Fuera, la limosina acababa de arribar cuando Chris abrió la puerta para que la chica entrara. 

- Llévenos a casa lo más rápido que pueda... Primero a la casa de ella – ordenó Chris. La chica se mostraba nerviosa, eran casi las dos de la mañana y sabía que sus padres no aceptarían el gigantesco retraso en su horario.
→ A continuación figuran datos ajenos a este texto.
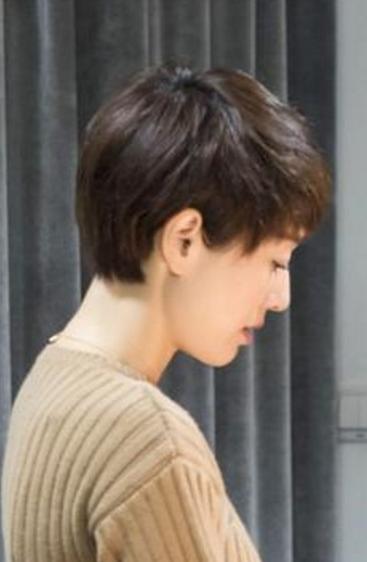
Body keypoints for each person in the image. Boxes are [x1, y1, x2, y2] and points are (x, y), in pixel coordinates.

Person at [1, 66, 330, 561]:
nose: (280, 297)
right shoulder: (145, 437)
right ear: (184, 241)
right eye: (275, 262)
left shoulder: (52, 380)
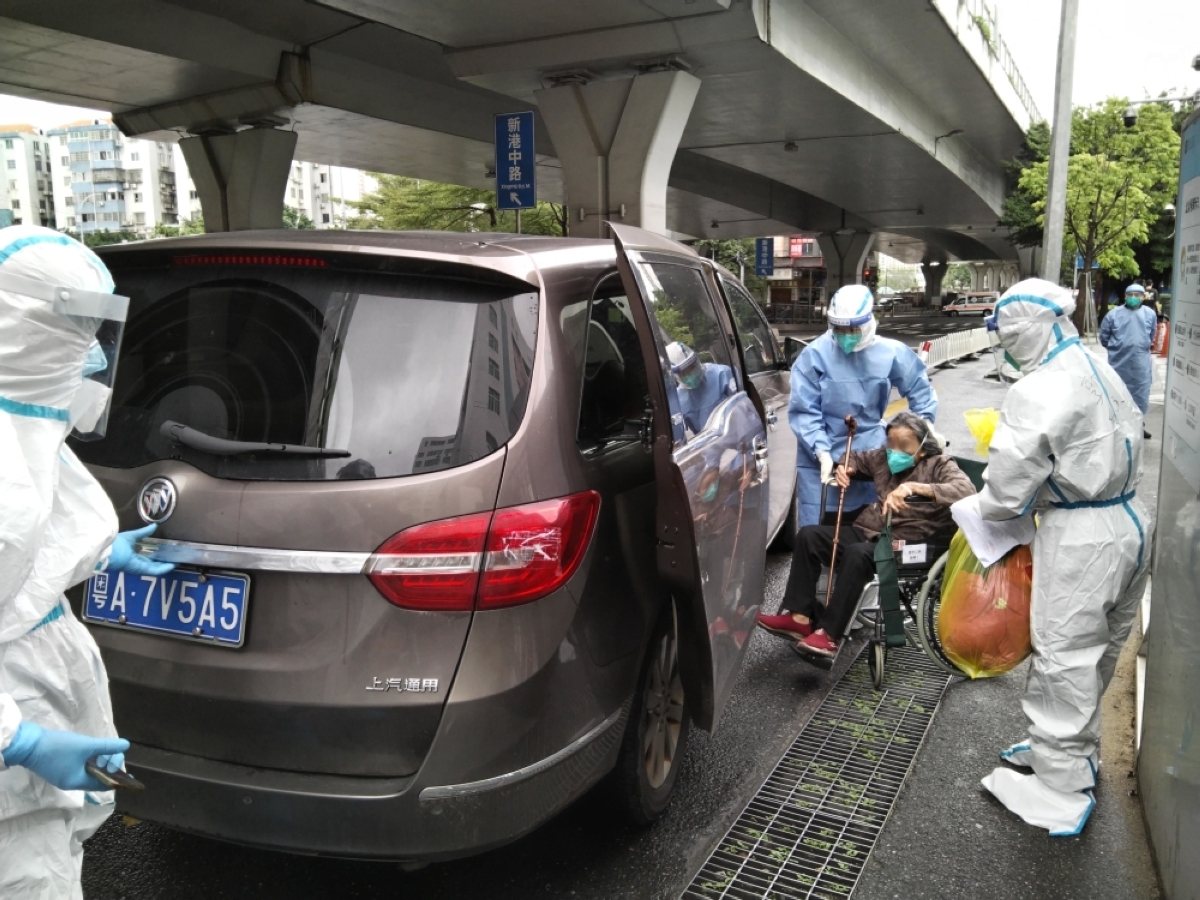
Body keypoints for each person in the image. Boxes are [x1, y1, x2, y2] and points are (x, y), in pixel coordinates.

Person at [0, 225, 174, 898]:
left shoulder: (21, 422)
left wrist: (103, 552)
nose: (96, 355)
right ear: (30, 328)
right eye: (79, 326)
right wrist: (19, 741)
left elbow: (27, 548)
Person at [976, 278, 1153, 837]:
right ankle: (1069, 751)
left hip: (1081, 532)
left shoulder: (1038, 388)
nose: (1003, 345)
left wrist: (981, 512)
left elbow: (1006, 490)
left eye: (1005, 334)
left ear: (1023, 330)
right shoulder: (1094, 364)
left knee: (1062, 653)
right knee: (1096, 651)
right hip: (1129, 520)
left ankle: (1059, 788)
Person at [758, 412, 975, 658]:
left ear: (922, 448)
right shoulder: (882, 459)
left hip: (913, 543)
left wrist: (913, 487)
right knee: (809, 536)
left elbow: (965, 489)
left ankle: (829, 635)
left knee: (858, 554)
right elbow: (855, 458)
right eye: (891, 444)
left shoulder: (939, 465)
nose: (895, 451)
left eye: (904, 446)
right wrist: (845, 468)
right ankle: (799, 617)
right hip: (873, 532)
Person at [789, 284, 938, 528]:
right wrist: (822, 452)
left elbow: (920, 389)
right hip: (820, 453)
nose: (846, 334)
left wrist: (924, 430)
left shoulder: (890, 353)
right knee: (818, 533)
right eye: (839, 329)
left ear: (869, 321)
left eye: (853, 328)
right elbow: (805, 410)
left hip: (871, 453)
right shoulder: (814, 356)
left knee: (870, 528)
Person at [1099, 282, 1157, 438]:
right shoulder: (1113, 315)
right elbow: (1104, 337)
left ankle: (1138, 425)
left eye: (1137, 295)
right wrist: (1118, 347)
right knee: (1118, 392)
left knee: (1140, 393)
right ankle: (1119, 426)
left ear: (1143, 297)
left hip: (1140, 362)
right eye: (1130, 295)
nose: (1133, 298)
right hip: (1119, 362)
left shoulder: (1150, 314)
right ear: (1125, 296)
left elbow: (1152, 335)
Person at [667, 341, 735, 437]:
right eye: (684, 373)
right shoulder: (678, 400)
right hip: (709, 446)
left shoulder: (722, 374)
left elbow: (744, 407)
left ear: (697, 361)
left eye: (691, 367)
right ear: (676, 376)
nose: (690, 375)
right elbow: (681, 434)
Al ver la casa de la chica desde el interior, Chris abrió la puerta y la ayudó a bajar, ambos corrieron hacia la casa, pero antes de llamar al timbre o tocar, el padre de Ashlee salió a su encuentro 

- Buenas noches – saludó fríamente 

- Buenas noches señor – contestó Chris – lamento que se haya hecho muy tarde, pero mi padre... 

- Sí, tu padre nos llamó para decirnos que llegarían a esta hora y que no habría porqué preocuparnos – dijo. 

- ¿Ah sí? – preguntó conmocionado, al igual que su novia. 

- Sí... Que descanses – dijo el padre de Ashlee, dejando en claro que era hora de largarse. 

- Eh, bien, hasta mañana – Chris se despidió de la mano de Frank y con un tímido “adiós” de su novia, ya que le pareció inapropiado besarla frente a su padre. 

- Adiós – contestó la chica, metiéndose a la casa que segundos después extinguiría las luces del piso inferior. 

- A casa por favor – dijo Chris, tirándose en el asiento de la limosina hasta el trayecto a su hogar, donde al entrar fue recibido por sus abuelos. 

- ¡Galán! ¿A cuántas chicas mataste hoy con esos ojos eh? – preguntó Patrick 

- ¿Sus ojos? – Preguntó Michael detrás de él - ¡Las chicas se fijan en su cabello y físico! Todo un representante de los genes de los Davis. 

- ¡Baaah! ¿A quién le importaría salir con un larguirucho? – Objetó Patrick – todas se derriten al ver los zafiros en la mirada de los Mcdonald. 

- ¡Si claro! Aunque éstos tengan la altura de un gnomo de jardín – exclamó Michael 

- ¡Basta, ya! Déjenlo respirar – dijo su padre, saliendo de la sala, dejando a su padre y suegro peleando entre sí – ¿Y bien? – preguntó, cerrando las puertas corredizas de la sala para amortiguar las exclamaciones de los ancianos. 

- Fue increíble – murmuró – gracias por todo 

- No fue nada... Además del collar me debes la renta de una limosina y una cena en el Tom Aikens... 

- Te lo pagaré en cuanto... 

- ¡Es broma! Lo que importa es que divertiste, y después de esto te mereces un descanso el fin de semana – comentó. 

- Gracias por todo pa’ – dijo Chris, tras detenerse en las escaleras para agradecer a su padre por la noche. 

- Por nada – contestó, dirigiéndose hacia la sala para asegurarse de que los genes de los Davis y los Mcdonald no originaran un duelo entre adultos mayores.

__________________________________________________

Como leyeron, papi metió la mano, me encantó escribir esa parte de los abuelos, en donde cada uno defendía sus genes y cuál de ellos había sido el determinante en Chris, ya que Patrick es de altura bajita Michael se refiere a él como el “gnomo irlandés” mientras que Patrick lo apodó el “yankee militar” por su aspecto rudo. Ya ambos en edad avanzada lo único que hacen es consentir a su nieto.